Are you Sentimental?

I was pondering getting rid of a candy dish, full yet of sugar-free hard candies, that belonged to my mother.  She passed away in 1999.

I’m not particularly fond of that dish, which has been housed in the back of my China cabinet for over twenty years.  I’m doing a bit of a clean-out, thus the question of whether to keep or donate that dish.

That multi-colored, patterned dish with a lid is among other items such as candle holders that serve only as place holders in the cabinet.  It’s not beloved, and or usable like other items that are kept in one of the two built-in China cabinets in our dining room.

The rules of simple living and decluttering your life include: don’t bring a new item into your house unless you first sell, donate or throw away at least one item that you already possess.  This simple rule helps keep your clutter to a minimum, if you can do it.

We won’t discuss my husband here, too much.  But I will say that he has been forbidden to purchase another colored t-shirt, either short or long sleeved.  Every color and shade of shirt is presently represented, and some color-duplicates are stuffed into our small closet and chest of drawers.  One more t-shirt and he will have slipped right over the precipice into hoarding, and I’m determined to save him from the embarrassment of such a stigma.

Now, back to myself and mom’s candy dish.  I love glassware.  Maybe it stems from a diet trick I adopted years ago, to eat small portions from a pretty plate, drink tea from a beautiful cup and juice from a delicate wine glass.  It made me slow down and eat deliberately and savor that cup of tea or drink of juice, even more because the delivery method was thoughtful and nice.
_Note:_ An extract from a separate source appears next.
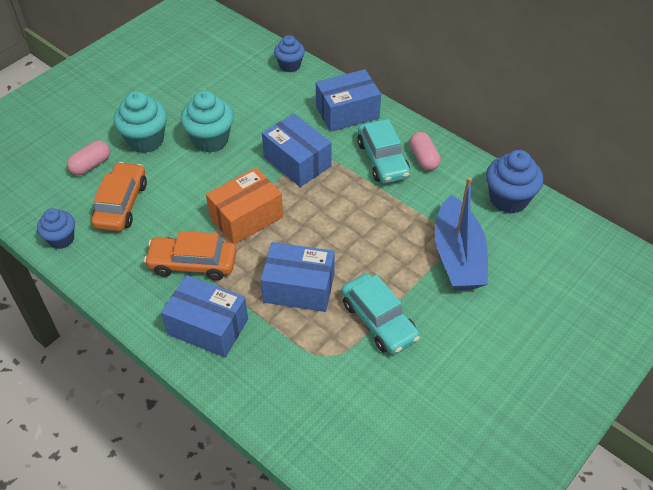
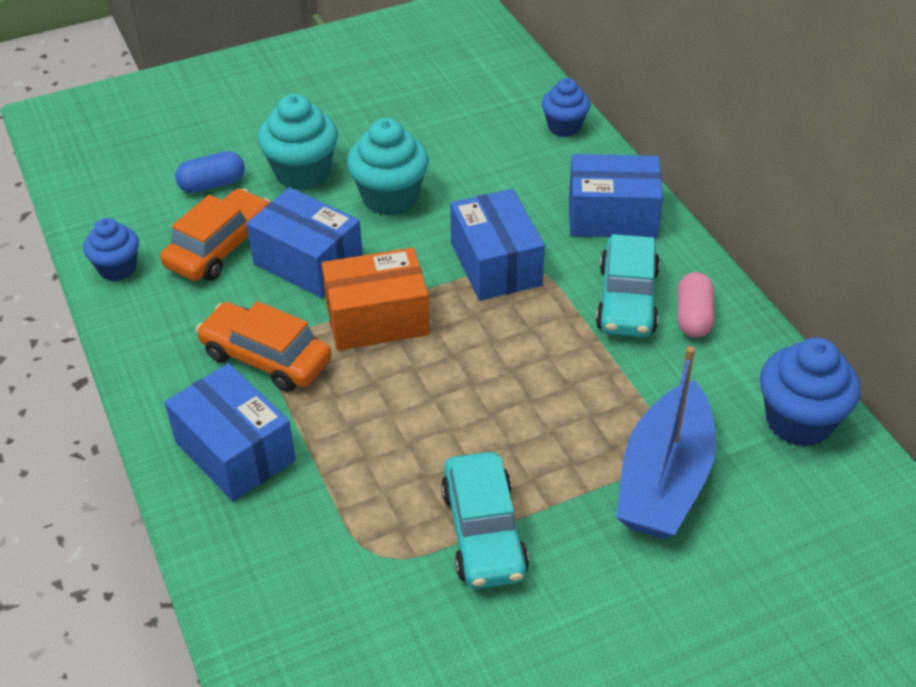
camera: 25 degrees right, 5 degrees down
pink capsule [67,140,110,175] -> blue capsule [175,151,245,193]
blue box [261,242,335,312] -> blue box moved to [246,187,363,298]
So, I’m inclined toward the glassware section of every shop, or store that I enter.  But our house is small, and storage is limited.  For this I’m grateful, that our fateful forever-home purchase all those years ago saves me from a potential overindulgence in the glassware that I crave.

About that candy dish, I asked myself silently if I would be disloyal to mom’s memory if I donate that dish to charity.  Then I thought of my friend who recently lost her mother and is presently sifting through her things.  Her brother declared her utterly unsentimental as she decided to get rid of this and that item, found among the myriads of unused stuff that her mom squirreled away for way too long.

I took an honest look at my own temperament and determined that I too am unsentimental.  Realistic and practical, utilitarian and commonsensical suit my style.  I’ve been known to say “there’s not a romantic bone in my body.”  This I inherited from my mom.  LOL was not her style nor is it mine although I do laugh out loud on the rare occasion.

Understand this, the fact that we rarely laugh raucously, doesn’t mean we aren’t happy.  We get amused by things and our joy may be unbounded.  But it’s an introvert thing, that outward expression of the multitude of internal material that we possess, is not gonna happen often.

I have both negative and positive memories of my mom.  I particularly and fondly remember her for the uncontrollable giggles we shared at inappropriate times and places; oh, and her literacy, which I value above rubies, her birth stone.  On the other hand, I don’t thank her for the couple of OCD traits that she modeled and which threaten to overflow from my own brain on occasion.

But these are memories not things.  I realize that things are symbols of memories but the memories stand alone and only take up space in our heads, not our closets.  “Skeletons in closets” comes to mind, though.

About that candy dish, I think, my practical, utilitarian self has decided to donate it.  Maybe someone will buy it from the charity shop and love it, treasuring it as their own.  Clearly my memories of mom are intact and do not threaten to leave me because that candy dish no longer takes up space in the back of my China cabinet. 

I confess, however, that the decision to throw away the candy from the dish, tugged a tad at my heartstrings.  So, I guess there must be a shred of sentimentality in my temperament, after all. 

Are you sentimental?  If so, are your feelings of nostalgia connected to a disposition to save things, hold on to things, feel uneasy letting things go, and thus accumulating too many things?

I don’t know, give it some thought.  Hearts and flowers, chocolates and hugs y’all, if you need them.